# Learning Central Limit Theorem with Microsoft Excel

Many statistical and econometric procedures depend on the assumption of normality. The importance of the normal distribution lies in the fact that sums/averages of random variables tend to be approximately normally distributed regardless of the distribution of draws. The central limit theorem explains this fact. Central Limit Theorem is very important since it provides justification for most of statistical inference. The goal of this paper is to provide a pedagogical introduction to present the CLT, in form of self study computer exercise. This paper presents a student friendly illustration of functionality of central limit theorem. The mathematics of theorem is introduced in the last section of the paper.

CENTRAL LIMIT THEOREM

We start by an example where we observe a phenomenon and than we will discuss the theoretical background of the phenomenon.

Consider 10 players playing with identical dice simultaneously. Each player rolls the dice large number of times. The six numbers on the dice have equal probability of occurrence on any roll and before any player. Let us ask computer to generate data that resembles with the outcomes of these rolls.

* [REQUIRED TASK A]
Reproduce the stretch from "We start by" through "of these rolls." in the passage on the central limit theorem.
* [REQUIRED TASK B]
In the passage on the central limit theorem, list every sentence of the opening paragraph that contains the word "theorem," in either capitalization.
* [REQUIRED TASK C]
Carry the passage on the central limit theorem forward from its final sentence about the dice rolls.

* [SOURCE DATA]

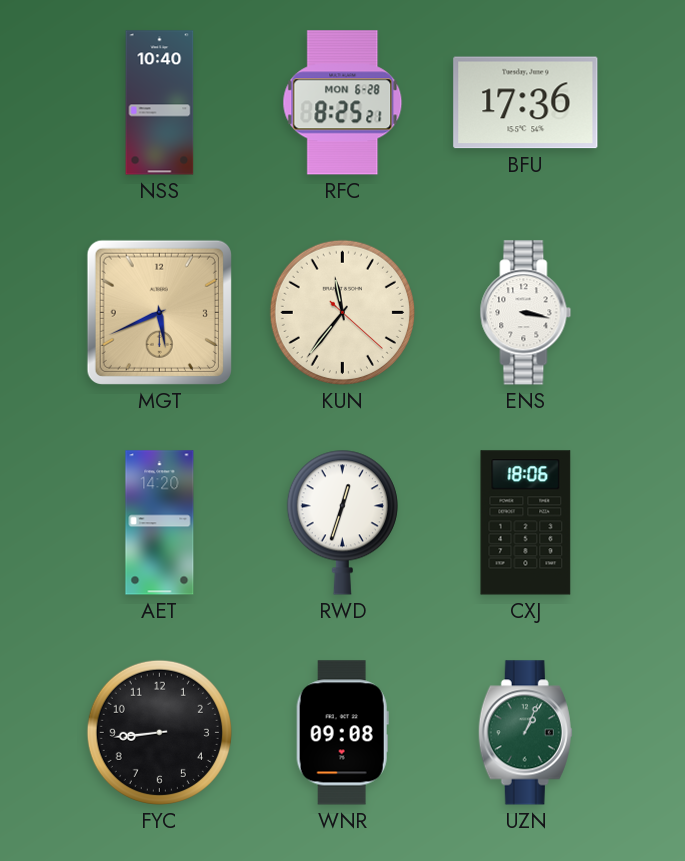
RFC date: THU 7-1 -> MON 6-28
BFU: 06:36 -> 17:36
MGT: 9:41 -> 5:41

* [TASK OUTPUT A]
We start by an example where we observe a phenomenon and than we will discuss the theoretical background of the phenomenon.

Consider 10 players playing with identical dice simultaneously. Each player rolls the dice large number of times. The six numbers on the dice have equal probability of occurrence on any roll and before any player. Let us ask computer to generate data that resembles with the outcomes of these rolls.

* [TASK OUTPUT B]
- The central limit theorem explains this fact.
- Central Limit Theorem is very important since it provides justification for most of statistical inference.
- This paper presents a student friendly illustration of functionality of central limit theorem.
- The mathematics of theorem is introduced in the last section of the paper.

* [TASK OUTPUT C]
We need to have Microsoft Excel ( above 2007 preferable) for this exercise. Point to ‘Data’ tab in the menu bar, it should show ‘Data Analysis’ in the tools bar. If Data Analysis is not there, than you need to install the data analysis tool pack, for this  you have to click on the office button, which is the yellow color button at top left corner of Microsoft Excel Window.  Choose ‘Add Ins’ from the left pan that appears, than check the box against ‘Analysis Tool Pack’ and click OK.

Computer will take few moments to install the analysis toolpack. After installation is done, you will see ‘Data Analysis’ on pointing again to Data Tab in the menu bar. The analysis tool pack provides a variety of tool for statistical procedures.

We will generate data that matches with the situation described above using this tool pack.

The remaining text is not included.